* **Extract to read**

[Start of section]

Be firm and consistent – they will fold.

Israel is an important trade partner with Europe, and its third largest trade partner in the region following the UAE and Saudi Arabia. Israel buys from Europe more than it sells. A retaliatory trade war and boycott in response to their expulsion from the Peace Process would hurt the already flailing European economy, it’s the last thing they want, and not a step they would take in response.


Next Israel must immediately pass the Foreign Agents Act, with an additional stipulation.

As the EU’s declaration makes it clear that they will now only be financially supporting NGOs on the far left, Israel must make it clear that any NGOs receiving EU funding are de facto foreign agents. These NGOs fund raising will be curtailed, their access to Israeli government officials would be restricted, and their entry into the Knesset will be forbidden.

Watch the left wing NGOs quietly pressuring the EU to back off their directive.

[End of section]

[Records from a dataset]
[Start of section]

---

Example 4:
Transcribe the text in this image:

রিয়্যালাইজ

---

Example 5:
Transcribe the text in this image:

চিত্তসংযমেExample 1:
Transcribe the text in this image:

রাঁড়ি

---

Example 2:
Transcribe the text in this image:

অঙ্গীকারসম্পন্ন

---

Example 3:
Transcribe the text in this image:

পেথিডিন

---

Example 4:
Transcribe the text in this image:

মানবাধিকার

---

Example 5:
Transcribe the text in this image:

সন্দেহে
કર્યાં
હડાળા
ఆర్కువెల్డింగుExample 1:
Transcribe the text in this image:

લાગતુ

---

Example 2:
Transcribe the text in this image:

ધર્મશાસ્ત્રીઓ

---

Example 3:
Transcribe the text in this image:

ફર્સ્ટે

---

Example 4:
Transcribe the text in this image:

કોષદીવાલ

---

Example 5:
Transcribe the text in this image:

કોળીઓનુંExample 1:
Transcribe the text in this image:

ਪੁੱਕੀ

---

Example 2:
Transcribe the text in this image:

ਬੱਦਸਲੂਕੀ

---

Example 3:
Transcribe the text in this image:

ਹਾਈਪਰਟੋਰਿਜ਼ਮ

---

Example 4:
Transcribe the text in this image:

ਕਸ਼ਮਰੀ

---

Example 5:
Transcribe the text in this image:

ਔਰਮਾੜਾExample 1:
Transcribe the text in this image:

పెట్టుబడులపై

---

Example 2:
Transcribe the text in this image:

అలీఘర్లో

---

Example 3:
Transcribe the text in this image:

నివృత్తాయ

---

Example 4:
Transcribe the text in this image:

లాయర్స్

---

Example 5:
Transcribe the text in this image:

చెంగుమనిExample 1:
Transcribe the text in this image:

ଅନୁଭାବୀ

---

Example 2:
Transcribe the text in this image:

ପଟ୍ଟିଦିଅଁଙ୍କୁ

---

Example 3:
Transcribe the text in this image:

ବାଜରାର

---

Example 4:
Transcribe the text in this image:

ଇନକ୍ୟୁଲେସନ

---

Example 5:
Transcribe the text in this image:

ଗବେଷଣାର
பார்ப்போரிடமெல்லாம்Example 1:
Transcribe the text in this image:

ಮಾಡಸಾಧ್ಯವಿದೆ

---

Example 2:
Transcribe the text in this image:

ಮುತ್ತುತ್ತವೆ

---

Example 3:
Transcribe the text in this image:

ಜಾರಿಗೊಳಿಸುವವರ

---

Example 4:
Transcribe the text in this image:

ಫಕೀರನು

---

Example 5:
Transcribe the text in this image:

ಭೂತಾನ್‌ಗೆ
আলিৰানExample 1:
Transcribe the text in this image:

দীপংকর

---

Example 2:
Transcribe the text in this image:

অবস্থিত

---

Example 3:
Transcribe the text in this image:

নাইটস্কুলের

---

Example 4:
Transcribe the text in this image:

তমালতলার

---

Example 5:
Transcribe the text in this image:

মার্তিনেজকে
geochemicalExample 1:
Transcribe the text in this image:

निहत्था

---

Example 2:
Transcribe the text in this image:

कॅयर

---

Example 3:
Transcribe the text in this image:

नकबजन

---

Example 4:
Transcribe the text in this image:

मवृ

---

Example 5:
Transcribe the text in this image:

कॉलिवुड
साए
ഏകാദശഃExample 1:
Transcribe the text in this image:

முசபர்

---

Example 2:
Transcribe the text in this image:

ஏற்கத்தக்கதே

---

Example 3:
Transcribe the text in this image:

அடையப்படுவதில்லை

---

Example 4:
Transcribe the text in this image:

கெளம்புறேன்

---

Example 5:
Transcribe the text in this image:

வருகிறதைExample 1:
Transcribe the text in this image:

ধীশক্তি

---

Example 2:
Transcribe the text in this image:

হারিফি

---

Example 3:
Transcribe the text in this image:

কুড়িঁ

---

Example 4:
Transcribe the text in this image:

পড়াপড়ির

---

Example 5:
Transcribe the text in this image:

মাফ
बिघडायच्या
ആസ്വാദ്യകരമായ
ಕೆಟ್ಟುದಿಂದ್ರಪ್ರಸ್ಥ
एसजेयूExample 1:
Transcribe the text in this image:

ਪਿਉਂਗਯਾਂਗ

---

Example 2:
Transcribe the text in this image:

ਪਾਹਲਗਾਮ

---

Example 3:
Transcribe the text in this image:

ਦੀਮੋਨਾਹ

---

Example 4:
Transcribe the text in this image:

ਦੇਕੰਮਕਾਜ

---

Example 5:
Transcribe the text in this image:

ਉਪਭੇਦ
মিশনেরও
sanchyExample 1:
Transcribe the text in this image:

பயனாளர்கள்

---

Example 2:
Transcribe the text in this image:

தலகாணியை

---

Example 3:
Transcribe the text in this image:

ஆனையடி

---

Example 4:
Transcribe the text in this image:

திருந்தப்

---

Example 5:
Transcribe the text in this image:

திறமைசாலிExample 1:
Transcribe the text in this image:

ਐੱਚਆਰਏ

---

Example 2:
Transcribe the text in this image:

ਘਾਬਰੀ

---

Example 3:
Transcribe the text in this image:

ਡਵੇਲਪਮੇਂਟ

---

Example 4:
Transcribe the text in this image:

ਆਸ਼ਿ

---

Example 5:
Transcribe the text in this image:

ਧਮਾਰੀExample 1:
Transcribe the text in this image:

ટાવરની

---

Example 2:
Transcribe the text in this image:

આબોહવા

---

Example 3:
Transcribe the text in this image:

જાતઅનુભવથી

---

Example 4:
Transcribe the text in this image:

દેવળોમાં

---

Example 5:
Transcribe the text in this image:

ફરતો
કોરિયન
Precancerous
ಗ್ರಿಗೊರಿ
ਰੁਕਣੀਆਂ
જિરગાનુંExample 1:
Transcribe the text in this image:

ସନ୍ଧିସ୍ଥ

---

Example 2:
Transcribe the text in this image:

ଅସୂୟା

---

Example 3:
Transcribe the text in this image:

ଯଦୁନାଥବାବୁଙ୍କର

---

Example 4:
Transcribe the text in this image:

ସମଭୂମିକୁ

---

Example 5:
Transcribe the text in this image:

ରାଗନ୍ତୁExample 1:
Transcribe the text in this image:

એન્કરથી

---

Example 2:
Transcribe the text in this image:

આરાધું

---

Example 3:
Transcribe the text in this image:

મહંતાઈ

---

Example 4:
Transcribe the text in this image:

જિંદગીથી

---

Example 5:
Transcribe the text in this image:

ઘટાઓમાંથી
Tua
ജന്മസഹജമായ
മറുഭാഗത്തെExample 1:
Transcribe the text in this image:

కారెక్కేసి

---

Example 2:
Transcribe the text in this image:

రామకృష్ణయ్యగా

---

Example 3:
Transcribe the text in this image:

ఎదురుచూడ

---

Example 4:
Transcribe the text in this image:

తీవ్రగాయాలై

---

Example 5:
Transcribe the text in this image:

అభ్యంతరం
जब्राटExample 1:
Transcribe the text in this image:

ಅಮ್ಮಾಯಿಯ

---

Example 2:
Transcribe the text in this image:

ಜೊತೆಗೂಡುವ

[End of section]

Please retype the stretch from "Next Israel must" through "will be forbidden." in the text on Israel and the EU.

Next Israel must immediately pass the Foreign Agents Act, with an additional stipulation.

As the EU’s declaration makes it clear that they will now only be financially supporting NGOs on the far left, Israel must make it clear that any NGOs receiving EU funding are de facto foreign agents. These NGOs fund raising will be curtailed, their access to Israeli government officials would be restricted, and their entry into the Knesset will be forbidden.